Uganda considering Israeli request to take in 500 African migrants

JTA

(JTA) — Uganda said it was considering a request from Israel to take in 500 African migrants that Israel would deport, the first time an African country confirmed that it was going along with the Israeli government’s controversial deportation plan.

Musa Ecweru, the Ugandan minister in charge of refugees, said the migrants would be thoroughly evaluated before their arrival, the Associated Press reported on Thursday.

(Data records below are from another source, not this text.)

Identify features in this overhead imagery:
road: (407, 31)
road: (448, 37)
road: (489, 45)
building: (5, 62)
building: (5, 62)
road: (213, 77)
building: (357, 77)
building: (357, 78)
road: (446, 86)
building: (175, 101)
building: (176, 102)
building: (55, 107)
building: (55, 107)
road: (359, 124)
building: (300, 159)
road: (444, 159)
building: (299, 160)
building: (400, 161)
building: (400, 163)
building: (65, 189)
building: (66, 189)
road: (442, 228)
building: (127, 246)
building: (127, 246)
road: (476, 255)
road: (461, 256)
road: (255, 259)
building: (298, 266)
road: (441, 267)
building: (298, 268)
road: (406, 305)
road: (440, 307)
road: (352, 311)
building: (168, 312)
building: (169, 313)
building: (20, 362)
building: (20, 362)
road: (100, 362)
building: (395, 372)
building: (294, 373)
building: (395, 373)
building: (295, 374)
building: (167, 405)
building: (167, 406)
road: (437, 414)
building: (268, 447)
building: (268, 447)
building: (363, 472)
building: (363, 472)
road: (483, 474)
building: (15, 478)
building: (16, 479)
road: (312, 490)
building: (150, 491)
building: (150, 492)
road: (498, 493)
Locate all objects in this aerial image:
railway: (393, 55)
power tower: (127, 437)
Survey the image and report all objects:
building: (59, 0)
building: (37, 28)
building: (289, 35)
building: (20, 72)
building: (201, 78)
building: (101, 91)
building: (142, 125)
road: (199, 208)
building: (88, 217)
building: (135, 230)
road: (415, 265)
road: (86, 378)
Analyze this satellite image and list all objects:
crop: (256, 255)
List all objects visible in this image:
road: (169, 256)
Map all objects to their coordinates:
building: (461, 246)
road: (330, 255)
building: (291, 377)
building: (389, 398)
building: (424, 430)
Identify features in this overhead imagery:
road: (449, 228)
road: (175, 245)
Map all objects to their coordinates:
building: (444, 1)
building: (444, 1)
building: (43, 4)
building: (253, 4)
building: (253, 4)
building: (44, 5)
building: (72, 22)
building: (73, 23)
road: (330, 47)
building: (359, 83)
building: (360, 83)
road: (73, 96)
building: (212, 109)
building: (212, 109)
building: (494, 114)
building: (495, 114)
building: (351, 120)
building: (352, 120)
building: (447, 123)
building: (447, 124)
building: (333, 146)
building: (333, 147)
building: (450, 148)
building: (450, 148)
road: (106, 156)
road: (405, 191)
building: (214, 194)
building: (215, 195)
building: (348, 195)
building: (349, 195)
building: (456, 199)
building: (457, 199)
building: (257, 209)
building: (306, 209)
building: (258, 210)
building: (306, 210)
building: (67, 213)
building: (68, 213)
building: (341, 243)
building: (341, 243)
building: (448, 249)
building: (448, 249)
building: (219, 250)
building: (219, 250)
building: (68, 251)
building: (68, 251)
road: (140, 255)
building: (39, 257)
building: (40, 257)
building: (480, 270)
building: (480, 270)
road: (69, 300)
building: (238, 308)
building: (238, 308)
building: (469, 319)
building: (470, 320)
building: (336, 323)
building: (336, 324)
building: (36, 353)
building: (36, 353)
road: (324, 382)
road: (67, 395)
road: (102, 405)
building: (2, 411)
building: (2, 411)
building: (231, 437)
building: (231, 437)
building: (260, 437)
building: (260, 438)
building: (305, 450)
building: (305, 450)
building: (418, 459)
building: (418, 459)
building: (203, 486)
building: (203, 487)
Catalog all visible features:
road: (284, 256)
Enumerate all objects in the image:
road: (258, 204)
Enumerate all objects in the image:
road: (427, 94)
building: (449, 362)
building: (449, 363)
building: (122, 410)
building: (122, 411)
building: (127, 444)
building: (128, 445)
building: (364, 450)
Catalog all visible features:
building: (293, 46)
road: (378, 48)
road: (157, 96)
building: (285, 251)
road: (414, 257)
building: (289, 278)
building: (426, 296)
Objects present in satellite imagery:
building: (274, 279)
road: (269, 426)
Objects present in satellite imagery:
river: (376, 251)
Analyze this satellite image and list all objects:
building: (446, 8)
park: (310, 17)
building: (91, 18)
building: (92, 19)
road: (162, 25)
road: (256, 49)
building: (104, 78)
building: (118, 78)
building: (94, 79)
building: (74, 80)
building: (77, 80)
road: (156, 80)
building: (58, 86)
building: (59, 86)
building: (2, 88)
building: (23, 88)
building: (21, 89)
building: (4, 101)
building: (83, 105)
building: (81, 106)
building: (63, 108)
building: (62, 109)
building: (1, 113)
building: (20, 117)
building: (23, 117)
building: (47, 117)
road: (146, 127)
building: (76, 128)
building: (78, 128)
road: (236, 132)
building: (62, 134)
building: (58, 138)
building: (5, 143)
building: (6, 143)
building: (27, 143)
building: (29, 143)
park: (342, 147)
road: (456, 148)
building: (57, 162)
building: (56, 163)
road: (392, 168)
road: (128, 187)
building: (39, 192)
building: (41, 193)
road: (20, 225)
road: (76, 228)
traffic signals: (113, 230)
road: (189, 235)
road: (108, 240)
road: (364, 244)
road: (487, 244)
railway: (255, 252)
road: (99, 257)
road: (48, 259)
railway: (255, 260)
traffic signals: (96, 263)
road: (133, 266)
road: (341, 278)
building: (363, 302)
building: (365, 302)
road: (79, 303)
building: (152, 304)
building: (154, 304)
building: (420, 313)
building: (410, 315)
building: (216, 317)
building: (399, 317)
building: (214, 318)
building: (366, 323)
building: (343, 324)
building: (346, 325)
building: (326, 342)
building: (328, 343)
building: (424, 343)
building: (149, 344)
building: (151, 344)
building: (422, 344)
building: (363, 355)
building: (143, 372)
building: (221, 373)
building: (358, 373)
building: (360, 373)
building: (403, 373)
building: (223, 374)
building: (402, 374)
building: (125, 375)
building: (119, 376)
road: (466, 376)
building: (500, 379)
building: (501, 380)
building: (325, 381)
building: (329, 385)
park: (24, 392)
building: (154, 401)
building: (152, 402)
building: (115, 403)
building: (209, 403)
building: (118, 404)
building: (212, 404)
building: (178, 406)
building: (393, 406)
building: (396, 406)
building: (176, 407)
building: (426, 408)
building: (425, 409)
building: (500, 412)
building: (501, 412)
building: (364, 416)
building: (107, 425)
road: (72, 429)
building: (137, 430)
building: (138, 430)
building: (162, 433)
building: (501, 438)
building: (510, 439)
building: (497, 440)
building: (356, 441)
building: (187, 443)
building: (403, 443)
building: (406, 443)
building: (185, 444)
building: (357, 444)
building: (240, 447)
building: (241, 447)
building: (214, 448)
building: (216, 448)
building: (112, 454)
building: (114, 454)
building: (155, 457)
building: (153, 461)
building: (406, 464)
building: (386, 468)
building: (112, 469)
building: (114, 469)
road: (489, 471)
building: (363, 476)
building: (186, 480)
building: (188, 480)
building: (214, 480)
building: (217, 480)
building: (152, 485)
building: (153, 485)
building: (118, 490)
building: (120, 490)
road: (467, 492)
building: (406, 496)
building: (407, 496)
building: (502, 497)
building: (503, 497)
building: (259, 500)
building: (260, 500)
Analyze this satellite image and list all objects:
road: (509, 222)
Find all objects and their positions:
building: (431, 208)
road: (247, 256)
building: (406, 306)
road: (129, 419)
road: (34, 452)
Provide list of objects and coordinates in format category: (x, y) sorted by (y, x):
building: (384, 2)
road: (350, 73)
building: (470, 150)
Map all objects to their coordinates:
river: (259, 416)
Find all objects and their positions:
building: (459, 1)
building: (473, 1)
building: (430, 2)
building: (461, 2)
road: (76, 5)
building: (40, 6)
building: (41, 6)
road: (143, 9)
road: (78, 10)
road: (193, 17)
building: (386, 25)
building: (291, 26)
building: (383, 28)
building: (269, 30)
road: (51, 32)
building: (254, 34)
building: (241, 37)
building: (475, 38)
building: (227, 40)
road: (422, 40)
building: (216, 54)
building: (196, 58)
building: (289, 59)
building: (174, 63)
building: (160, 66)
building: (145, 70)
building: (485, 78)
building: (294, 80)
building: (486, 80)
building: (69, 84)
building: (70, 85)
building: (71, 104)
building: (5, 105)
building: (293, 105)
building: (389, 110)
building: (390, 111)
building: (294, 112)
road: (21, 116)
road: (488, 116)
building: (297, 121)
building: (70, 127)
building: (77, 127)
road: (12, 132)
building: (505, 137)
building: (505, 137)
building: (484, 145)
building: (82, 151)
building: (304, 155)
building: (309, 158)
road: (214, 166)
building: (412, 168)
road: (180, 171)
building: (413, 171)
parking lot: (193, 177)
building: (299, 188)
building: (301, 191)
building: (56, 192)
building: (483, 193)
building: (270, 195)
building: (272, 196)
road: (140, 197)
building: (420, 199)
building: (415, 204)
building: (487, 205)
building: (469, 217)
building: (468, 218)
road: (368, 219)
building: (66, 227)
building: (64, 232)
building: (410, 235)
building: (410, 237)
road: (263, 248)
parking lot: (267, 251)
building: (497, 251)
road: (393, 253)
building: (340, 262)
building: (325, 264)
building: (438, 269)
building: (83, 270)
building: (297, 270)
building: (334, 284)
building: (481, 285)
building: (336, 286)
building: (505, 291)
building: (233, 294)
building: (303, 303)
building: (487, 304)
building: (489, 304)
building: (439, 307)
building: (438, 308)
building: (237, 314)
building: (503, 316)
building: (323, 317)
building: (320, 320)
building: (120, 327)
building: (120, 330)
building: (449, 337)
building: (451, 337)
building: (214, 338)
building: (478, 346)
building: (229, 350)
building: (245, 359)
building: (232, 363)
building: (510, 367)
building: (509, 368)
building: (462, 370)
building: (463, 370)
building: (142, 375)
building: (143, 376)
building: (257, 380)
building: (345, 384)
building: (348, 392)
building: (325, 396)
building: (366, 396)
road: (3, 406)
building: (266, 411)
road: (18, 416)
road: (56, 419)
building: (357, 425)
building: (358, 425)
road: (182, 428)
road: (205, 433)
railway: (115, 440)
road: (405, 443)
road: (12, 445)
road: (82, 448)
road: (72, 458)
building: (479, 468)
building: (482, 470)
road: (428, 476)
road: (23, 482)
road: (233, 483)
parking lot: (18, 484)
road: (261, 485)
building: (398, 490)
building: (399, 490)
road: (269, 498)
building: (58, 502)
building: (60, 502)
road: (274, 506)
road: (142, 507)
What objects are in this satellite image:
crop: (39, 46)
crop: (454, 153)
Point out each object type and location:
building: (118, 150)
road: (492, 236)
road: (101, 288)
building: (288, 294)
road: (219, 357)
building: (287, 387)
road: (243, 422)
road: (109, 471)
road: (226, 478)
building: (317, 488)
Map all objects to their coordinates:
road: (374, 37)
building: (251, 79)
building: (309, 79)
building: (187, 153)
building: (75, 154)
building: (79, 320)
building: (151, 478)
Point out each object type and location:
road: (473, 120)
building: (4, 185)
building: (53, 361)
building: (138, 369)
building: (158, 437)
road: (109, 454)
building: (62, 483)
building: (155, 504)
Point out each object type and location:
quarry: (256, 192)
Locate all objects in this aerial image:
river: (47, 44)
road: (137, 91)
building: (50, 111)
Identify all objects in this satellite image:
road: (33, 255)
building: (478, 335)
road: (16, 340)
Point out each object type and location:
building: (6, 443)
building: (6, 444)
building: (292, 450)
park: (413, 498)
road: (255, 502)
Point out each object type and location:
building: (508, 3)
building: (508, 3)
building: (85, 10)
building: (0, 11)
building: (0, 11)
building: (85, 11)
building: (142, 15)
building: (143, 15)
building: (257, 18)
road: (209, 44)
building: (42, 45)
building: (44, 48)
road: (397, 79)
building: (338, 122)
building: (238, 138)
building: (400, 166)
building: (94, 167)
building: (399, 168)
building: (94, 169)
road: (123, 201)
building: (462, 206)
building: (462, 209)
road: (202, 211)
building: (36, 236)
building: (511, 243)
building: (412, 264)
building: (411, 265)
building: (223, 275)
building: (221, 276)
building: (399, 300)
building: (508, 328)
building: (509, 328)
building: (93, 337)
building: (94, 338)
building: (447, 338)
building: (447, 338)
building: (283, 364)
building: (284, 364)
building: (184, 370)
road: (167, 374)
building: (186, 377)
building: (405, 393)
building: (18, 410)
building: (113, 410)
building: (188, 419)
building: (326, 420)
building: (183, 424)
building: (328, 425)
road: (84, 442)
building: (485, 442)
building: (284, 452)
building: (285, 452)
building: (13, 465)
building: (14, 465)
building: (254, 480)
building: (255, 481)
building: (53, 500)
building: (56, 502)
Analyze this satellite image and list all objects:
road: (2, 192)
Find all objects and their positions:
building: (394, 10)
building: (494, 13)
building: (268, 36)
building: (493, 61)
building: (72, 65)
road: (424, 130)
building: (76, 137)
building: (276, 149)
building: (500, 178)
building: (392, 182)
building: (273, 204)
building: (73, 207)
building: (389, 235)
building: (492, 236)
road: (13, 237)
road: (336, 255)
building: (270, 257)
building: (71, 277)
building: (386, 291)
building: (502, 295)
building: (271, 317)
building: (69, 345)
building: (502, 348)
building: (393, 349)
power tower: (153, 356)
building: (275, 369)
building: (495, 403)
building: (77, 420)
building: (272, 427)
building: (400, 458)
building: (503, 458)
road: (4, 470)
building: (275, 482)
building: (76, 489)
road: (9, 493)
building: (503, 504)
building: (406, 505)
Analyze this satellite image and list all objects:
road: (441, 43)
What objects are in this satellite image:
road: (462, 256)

Israeli Prime Minister Benjamin Netanyahu’s government in January announced plans to jail or deport all of the 38,000 African asylum seekers in the country. The deportations would be undertaken without the typical protections afforded asylum seekers, which can take years to process. The migrants, their advocates, and refugee groups said that hasty, unregulated deportations would place the migrants in danger.

Netanyahu’s plan prompted an outcry from migrant advocates in Israel and a broad swath of the U.S. Jewish organizational community, and last week, Netanyahu announced that he would instead seek the orderly departure of half of the African migrants under U.N. procedures. That, in turn, prompted an outcry from Israeli right-wingers which led Netanyahu to reverse himself once again and revert to his plan of deporting the migrants to African countries.

Announcing the reversal, Netanyahu confirmed for the first time reports that one of the destinations Netanyahu had hoped for was Rwanda, but that country had resisted the Israeli government’s overtures. The other country surfacing in reports as a possible destination was Uganda.